Eyes are so amazingly complicated. Charles Darwin himself said the concept of them having evolved appeared "ridiculous in the highest probable degree". But they did, and this TED-ed video below shows how.

Researchers have found the origin of the not-so-humble human eyeball to no less than 500 million years ago, when single-celled entities, such as the minuscule euglena, developed a simple, flat 'light spot' on the external of their bodies. This cluster of light-sensitive proteins was linked to the creatures' elongated tail-like flagellums, which were used to drive them through the water. This permitted them to answer to sources of light - and therefore food - and start dashing towards it.

A kind of flatworm called planaria developed somewhat more complicated form, which worked even better, since it was curved inwards so it could better perceive the direction of the incoming light. Not only could the worm use this organ to seek out light-reflecting food, but it could also figure out where bags of low light were situated and use these as safeguard from predators.

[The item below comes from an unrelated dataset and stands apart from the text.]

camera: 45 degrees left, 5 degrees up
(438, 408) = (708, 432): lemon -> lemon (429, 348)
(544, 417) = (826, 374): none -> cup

Then, says Joshua Harvey in the video below, over the progression of several millennia, these cup-shaped structures started shifting inside various creatures, such as the nautilus, until only a small opening was left exposed. What resulted was a 'pinhole effect', which happened to melodramatically upsurge resolution, and cut down on distortion, since only a thin beam of light could make it through the tiny opening to be processed.

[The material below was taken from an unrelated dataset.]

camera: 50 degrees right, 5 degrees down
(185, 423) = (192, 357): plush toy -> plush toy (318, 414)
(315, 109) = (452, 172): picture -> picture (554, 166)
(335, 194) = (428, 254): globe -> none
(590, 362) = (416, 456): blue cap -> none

But we can do better than a simple pinhole. The key to sight as we know it is the lens. The origin of the all-important lens has been found back to a layer of transparent cells that sheltered the pinhole opening for protection against the elements. Now being closed off, the internal structure of the eye became filled with fluid, and this actually helps to enhance light sensitivity and processing, says Harvey.

This development was followed by the evolution of a crystalline structure behind the lens that stuck around, since it was great at concentrating incoming light to a single point on the retina at the back. This simple structure ultimately became the human eye, as a coloured ring called the iris started appearing, so that the amount of light entering the internal bits and pieces could be adjusted according to the environment. The outer white area, known as the sclera, formed to keep the eye's structure in place, and we even developed tear ducts so our eyes would be safe by a continuous supply of clear, defensive film.

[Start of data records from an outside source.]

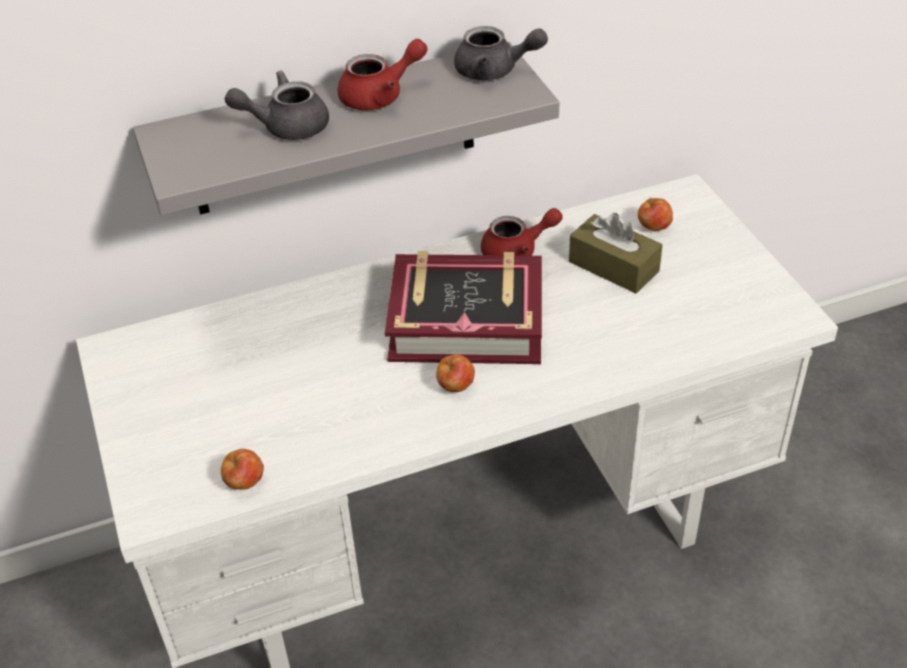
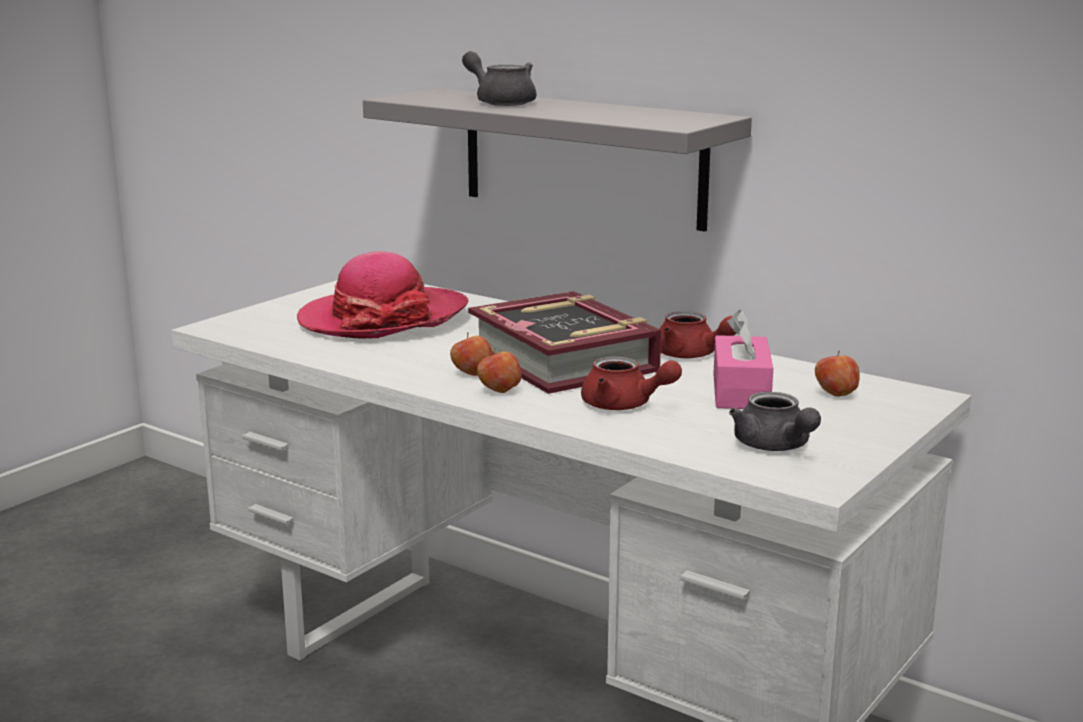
camera: 55 degrees right, 25 degrees down
(245, 483) = (274, 342): apple -> apple (499, 391)
(249, 383) = (383, 318): none -> hat
(380, 96) = (588, 108): red teapot -> red teapot (624, 406)
(494, 71) = (692, 118): grey teapot -> grey teapot (775, 447)
(613, 266) = (741, 392): brown tissue box -> pink tissue box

But there's no point having all of this cool stuff for processing light with if we don't know what to do with any of that information. So as the human eye developed to come more complicated and well-organized, so too did the human brain develop to complement it. Watch the TED-ed video above to find out how. 

And have you ever speculated how blue eyes got their colour? Turns out they don’t get their colour from pigment - it’s actually way more attractive than that.